- Native name: 师胜杰
- Born: 3 April 1953 Heping District, Tianjin, China
- Died: 28 September 2018 (aged 65) Harbin, Heilongjiang, China
- Years active: 1975–2017
- Genres: Xiangsheng
- Spouse: Song Yan ​ ​(m. 1981; died 2018)​
- Children: 1
- Parent(s): Shi Shiyuan Gao Xiuqin

Chinese name
- Traditional Chinese: 師勝傑
- Simplified Chinese: 师胜杰

Standard Mandarin
- Hanyu Pinyin: Shī Shèngjié

= Shi Shengjie =

Shi Shengjie (3 April 1953 – 28 September 2018) was a Chinese xiangsheng comedian.

==Biography==
Shi was born in Heping District of Tianjin, China, on 3 April 1953, to Shi Shiyuan (师世元) and Gao Xiuqin (高秀琴), both were well-known xiangsheng performers in Tianjin and Beijing. At the age of 6, Shi moved to Harbin, Heilongjiang to live with his father. He then studied xiangsheng under Zhu Xiangchen (朱相臣).

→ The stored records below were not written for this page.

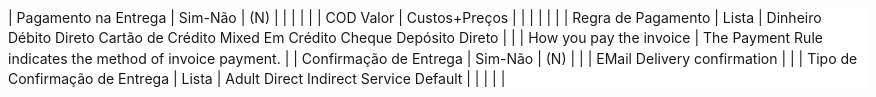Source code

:|                Pagamento na Entrega                |              Sim-Não              |                                                                                                                                                                                                                                                  (N)                                                                                                                                                                                                                                                  |                                 |                                                                                                                                          |                                                                                     |                                                                                                                                                                                                                                                          |
|                     COD Valor                      |           Custos+Preços           |                                                                                                                                                                                                                                                                                                                                                                                                                                                                                                       |                                 |                                                                                                                                          |                                                                                     |                                                                                                                                                                                                                                                          |
|                 Regra de Pagamento                 |               Lista               |                                                                                                                                                                                                           Dinheiro Débito Direto Cartão de Crédito Mixed Em Crédito Cheque Depósito Direto                                                                                                                                                                                                            |                                 |                                                                                                                                          |                               How you pay the invoice                               |                                                                                                The Payment Rule indicates the method of invoice payment.                                                                                                 |
|               Confirmação de Entrega               |              Sim-Não              |                                                                                                                                                                                                                                                  (N)                                                                                                                                                                                                                                                  |                                 |                                                                                                                                          |                             EMail Delivery confirmation                             |                                                                                                                                                                                                                                                          |
|           Tipo de Confirmação de Entrega           |               Lista               |                                                                                                                                                                                                                                 Adult Direct Indirect Service Default                                                                                                                                                                                                                                 |                                 |                                                                                                                                          |                                                                                     |                                                                                                                                                                                                                                                          |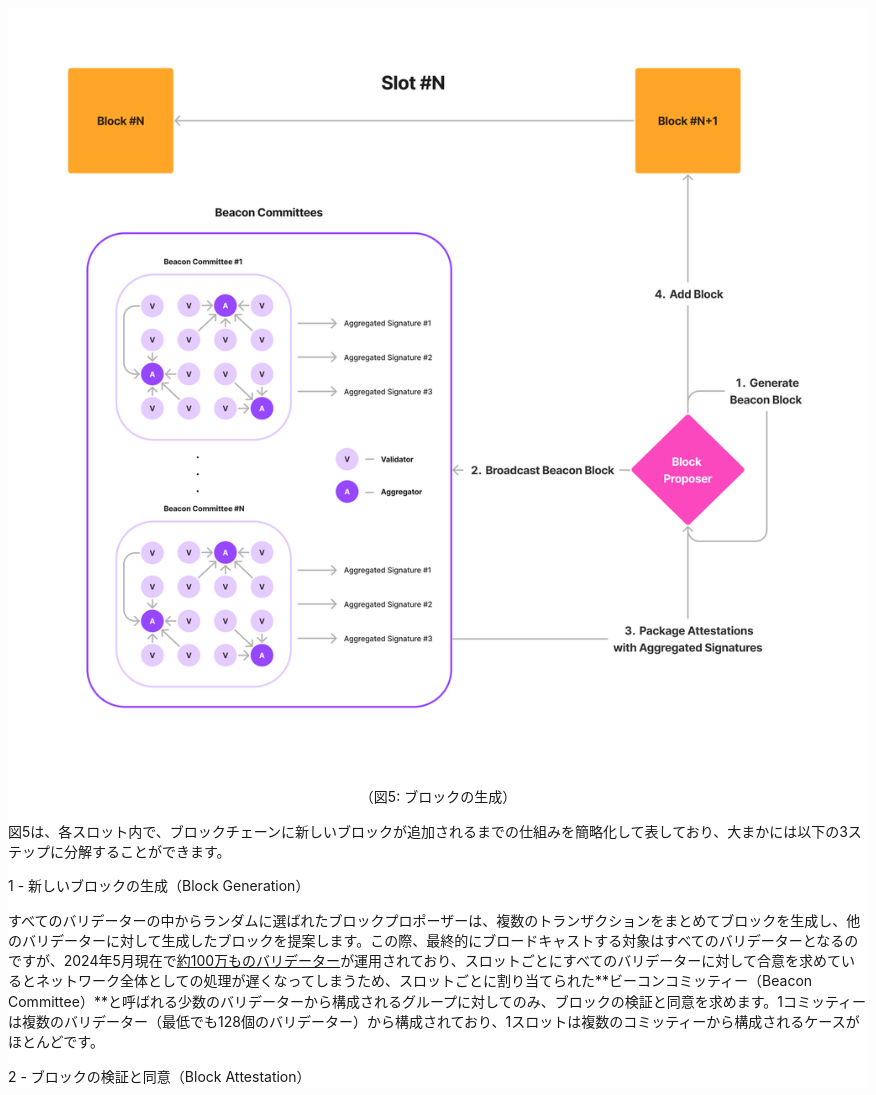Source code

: ![](/assets/2024-05-09/5.png)

<p style="text-align: center;">（図5: ブロックの生成）</p>

図5は、各スロット内で、ブロックチェーンに新しいブロックが追加されるまでの仕組みを簡略化して表しており、大まかには以下の3ステップに分解することができます。

1 - 新しいブロックの生成（Block Generation）

すべてのバリデーターの中からランダムに選ばれたブロックプロポーザーは、複数のトランザクションをまとめてブロックを生成し、他のバリデーターに対して生成したブロックを提案します。この際、最終的にブロードキャストする対象はすべてのバリデーターとなるのですが、2024年5月現在で<a href="https://beaconcha.in/charts/validators" target="_blank">約100万ものバリデーター</a>が運用されており、スロットごとにすべてのバリデーターに対して合意を求めているとネットワーク全体としての処理が遅くなってしまうため、スロットごとに割り当てられた**ビーコンコミッティー（Beacon Committee）**と呼ばれる少数のバリデーターから構成されるグループに対してのみ、ブロックの検証と同意を求めます。1コミッティーは複数のバリデーター（最低でも128個のバリデーター）から構成されており、1スロットは複数のコミッティーから構成されるケースがほとんどです。

2 - ブロックの検証と同意（Block Attestation）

In late 1965, Shi's father committed suicide because of persecution at the early stage of the Cultural Revolution, and his elder brother was denounced as a "counterrevolutionary". In August 1969, Shi became a sent-down youth and worked at Heilongjiang Production and Construction Corps. In 1975, he began performing xiangsheng with Jiang Kun, a renowned xiangsheng comedian. In 1984, he became the last disciple of Hou Baolin, one of the most popular and influential xiangsheng performers in the PRC era. Shi had appeared in the CCTV New Year's Gala show since 1989.

On 28 September 2018, Shi died of liver cancer in Harbin, Heilongjiang.

==Personal life==
In June 1981, Shi married Song Yan (宋艳). The couple had a daughter named Shi Yiwen (师艺文).